Die Guardia Civil stellt ein verbotenes Fischernetz von 1 km länge sicher.

Diese Aktion wurde in Zusammenarbeit mit dem Ministerium für Umwelt des Stadtrats von La Oliva, dem Zivilschutz , den Rettungsschwimmern von La Oliva und EMERLAN durchgeführt.

Das Netz war ungefähr 1.000 Meter lang und 12 Meter hoch.Viele Fische konnten befreit werden, auch Engelhaie waren in dem Netz verstrickt.

Die Zivilgarde der Seeabteilung von Fuerteventura, die zum Provinzseedienst von Las Palmas gehört, hat das verbotene Netz sichergestellt.
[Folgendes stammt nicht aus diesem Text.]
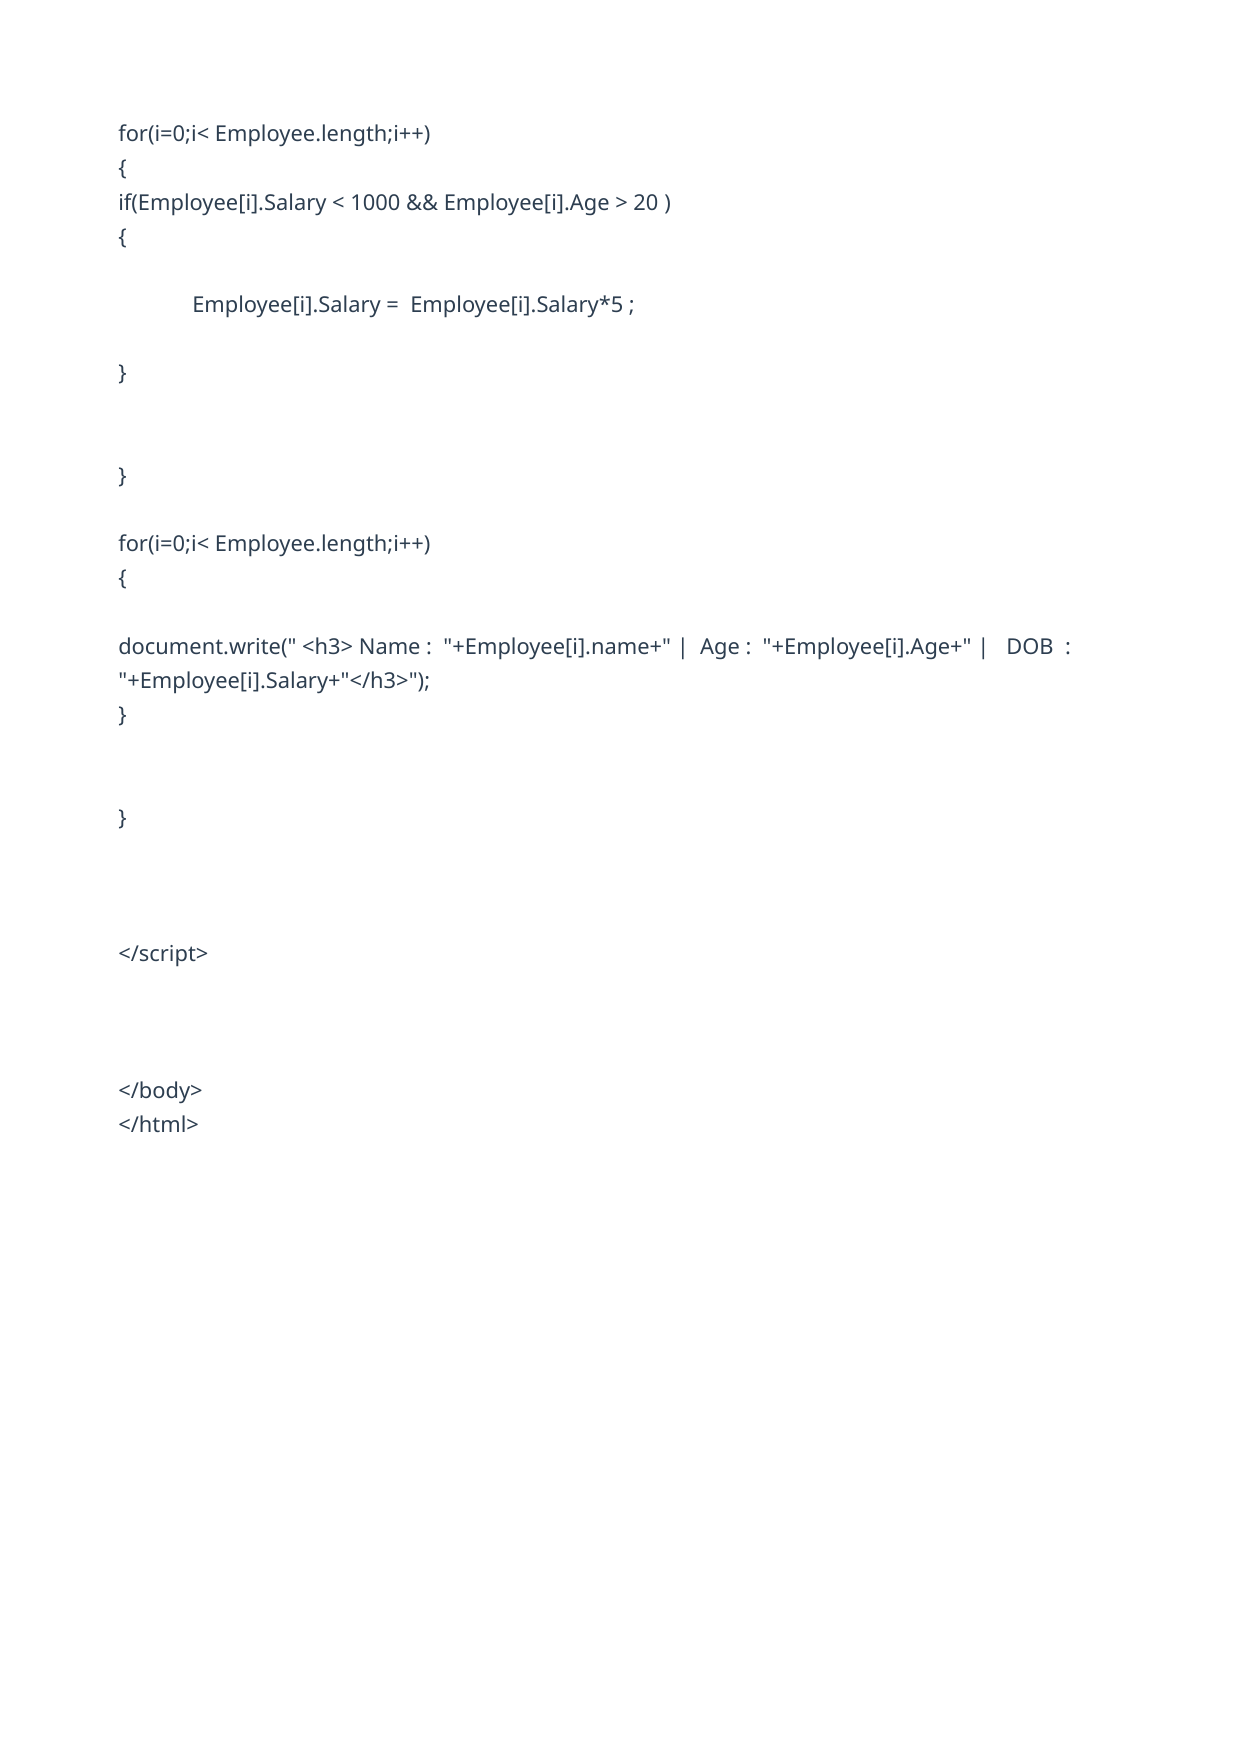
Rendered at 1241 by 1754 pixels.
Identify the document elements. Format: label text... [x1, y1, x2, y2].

text for(i=0;i< Employee.length;i++) [118, 118, 1122, 148]
text if(Employee[i].Salary < 1000 && Employee[i].Age > 20 ) [118, 186, 1122, 216]
text for(i=0;i< Employee.length;i++) [118, 528, 1122, 558]
text </script> [118, 938, 1122, 968]
text } [118, 801, 1122, 831]
text </body> [118, 1075, 1122, 1104]
text { [118, 562, 1122, 592]
text { [118, 152, 1122, 182]
text } [118, 460, 1122, 489]
text { [118, 221, 1122, 250]
text document.write(" <h3> Name : "+Employee[i].name+" | Age : "+Employee[i].Age+" | DOB : "+Employee[i].Salary+"</h3>"); [118, 631, 1122, 694]
text Employee[i].Salary = Employee[i].Salary*5 ; [118, 289, 1122, 319]
text } [118, 699, 1122, 729]
text </html> [118, 1109, 1122, 1139]
text } [118, 357, 1122, 387]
Dieses Netz erschien Ende letzter Woche in der Nähe von Montaña Roja (nordöstlich der Küste von Fuerteventura). Anscheinend wurde es durch die starken Winde und der Strömungen an die Küste Fuerteventuras angetrieben.

Bei Erreichen der Küste von Fuerteventura verfing sich ein Teil dieses Netzes am Meeresboden – etwa 10 Meter tief – und verhinderte, dass es die Küste erreichte.
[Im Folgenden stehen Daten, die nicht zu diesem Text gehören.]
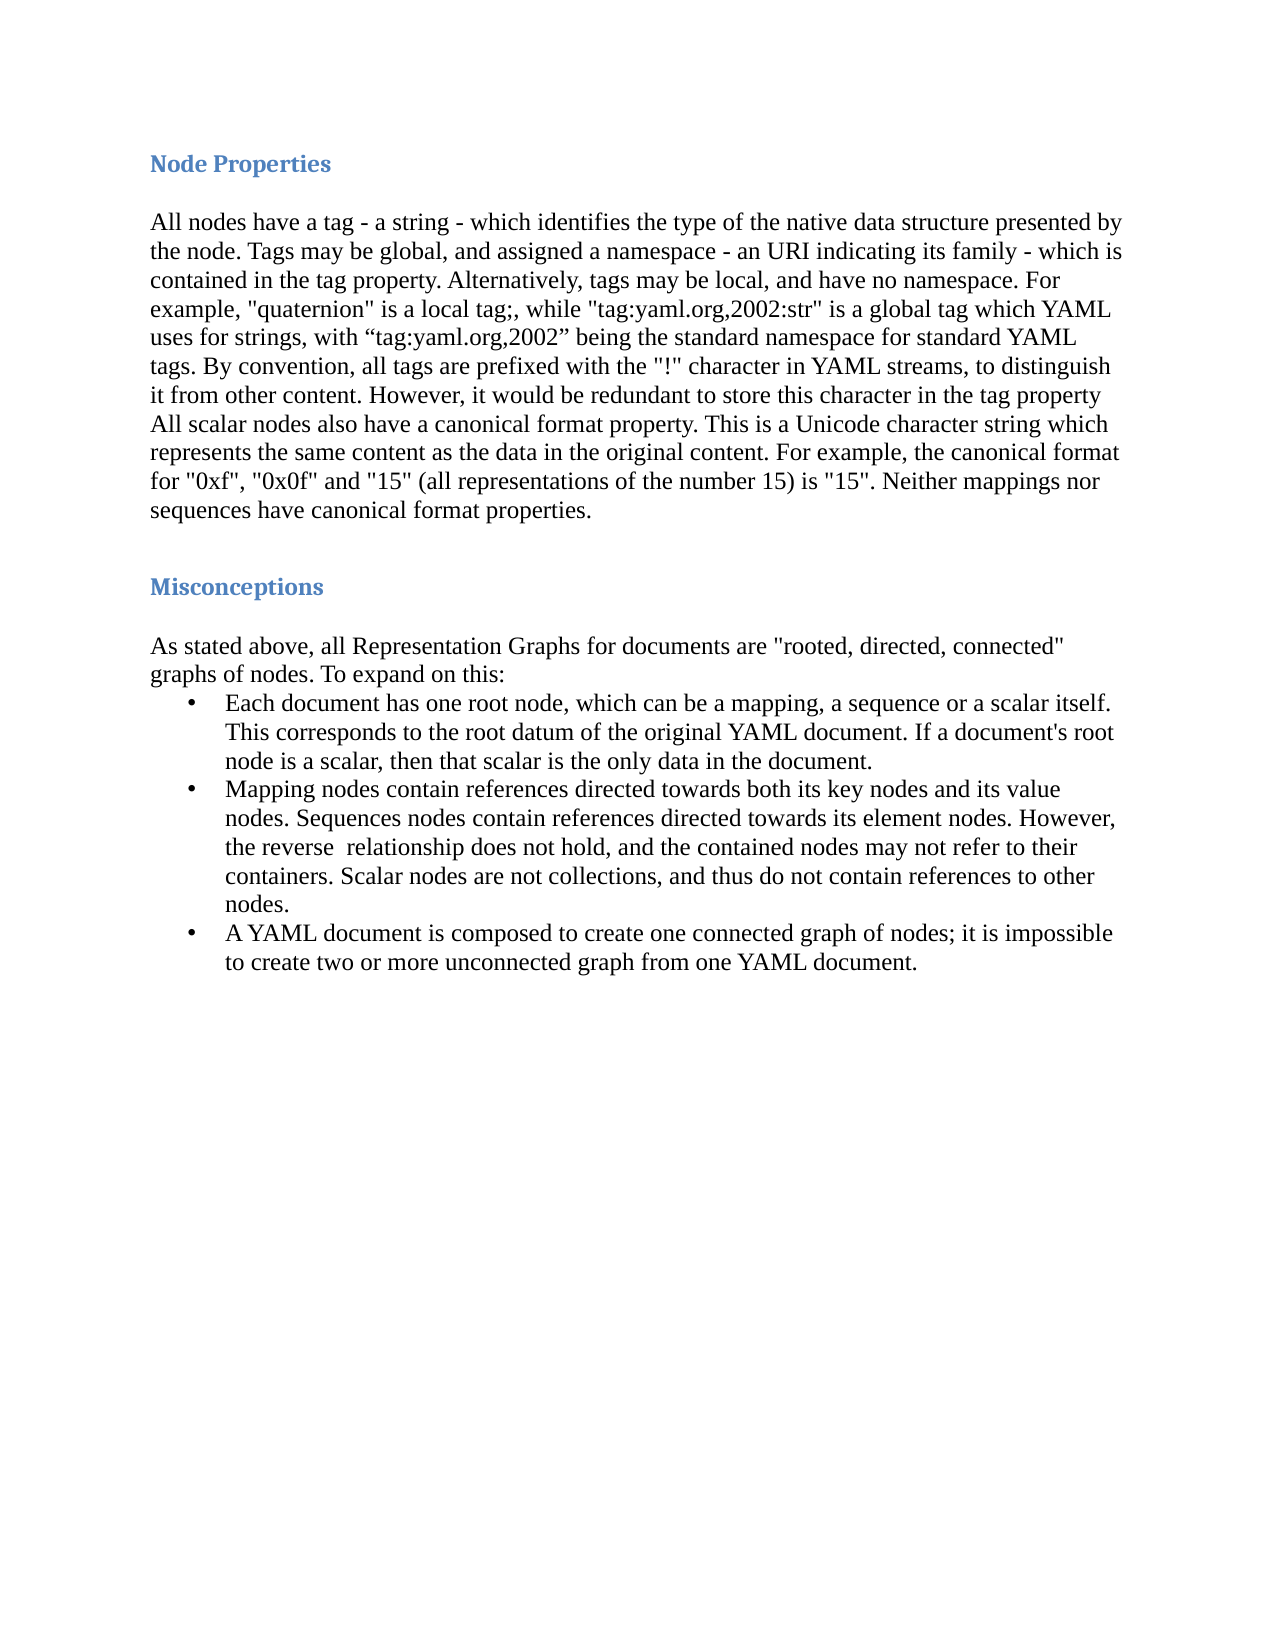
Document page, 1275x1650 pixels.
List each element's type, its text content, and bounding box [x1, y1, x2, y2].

list Each document has one root node, which can be a mapping, a sequence or a scalar itself. This corresponds to the root datum of the original YAML document. If a document's root node is a scalar, then that scalar is the only data in the document. [187, 688, 1125, 774]
list A YAML document is composed to create one connected graph of nodes; it is impossible to create two or more unconnected graph from one YAML document. [187, 918, 1125, 976]
text As stated above, all Representation Graphs for documents are "rooted, directed, connected" graphs of nodes. To expand on this: [150, 631, 1125, 688]
text All scalar nodes also have a canonical format property. This is a Unicode character string which represents the same content as the data in the original content. For example, the canonical format for "0xf", "0x0f" and "15" (all representations of the number 15) is "15". Neither mappings nor sequences have canonical format properties. [150, 409, 1125, 524]
list Mapping nodes contain references directed towards both its key nodes and its value nodes. Sequences nodes contain references directed towards its element nodes. However, the reverse relationship does not hold, and the contained nodes may not refer to their containers. Scalar nodes are not collections, and thus do not contain references to other nodes. [187, 774, 1125, 918]
text All nodes have a tag - a string - which identifies the type of the native data structure presented by the node. Tags may be global, and assigned a namespace - an URI indicating its family - which is contained in the tag property. Alternatively, tags may be local, and have no namespace. For example, "quaternion" is a local tag;, while "tag:yaml.org,2002:str" is a global tag which YAML uses for strings, with “tag:yaml.org,2002” being the standard namespace for standard YAML tags. By convention, all tags are prefixed with the "!" character in YAML streams, to distinguish it from other content. However, it would be redundant to store this character in the tag property [150, 207, 1125, 409]
subtitle Misconceptions [150, 573, 1125, 602]
subtitle Node Properties [150, 150, 1125, 179]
Die Fische wurden sofort ins Meer frei gelassen.

Das Netz wurde von einem Spezialschiff aus dem Meer gehieft, damit es keine Fische mehr töten kann. Sehr viele Reusen und Netze schwimmen im Atlantik herum, weil sie von ihren Eigentümern nicht mehr wiedergefunden werden. Sie sorgen für einen qualvollen Tod tausender Fische.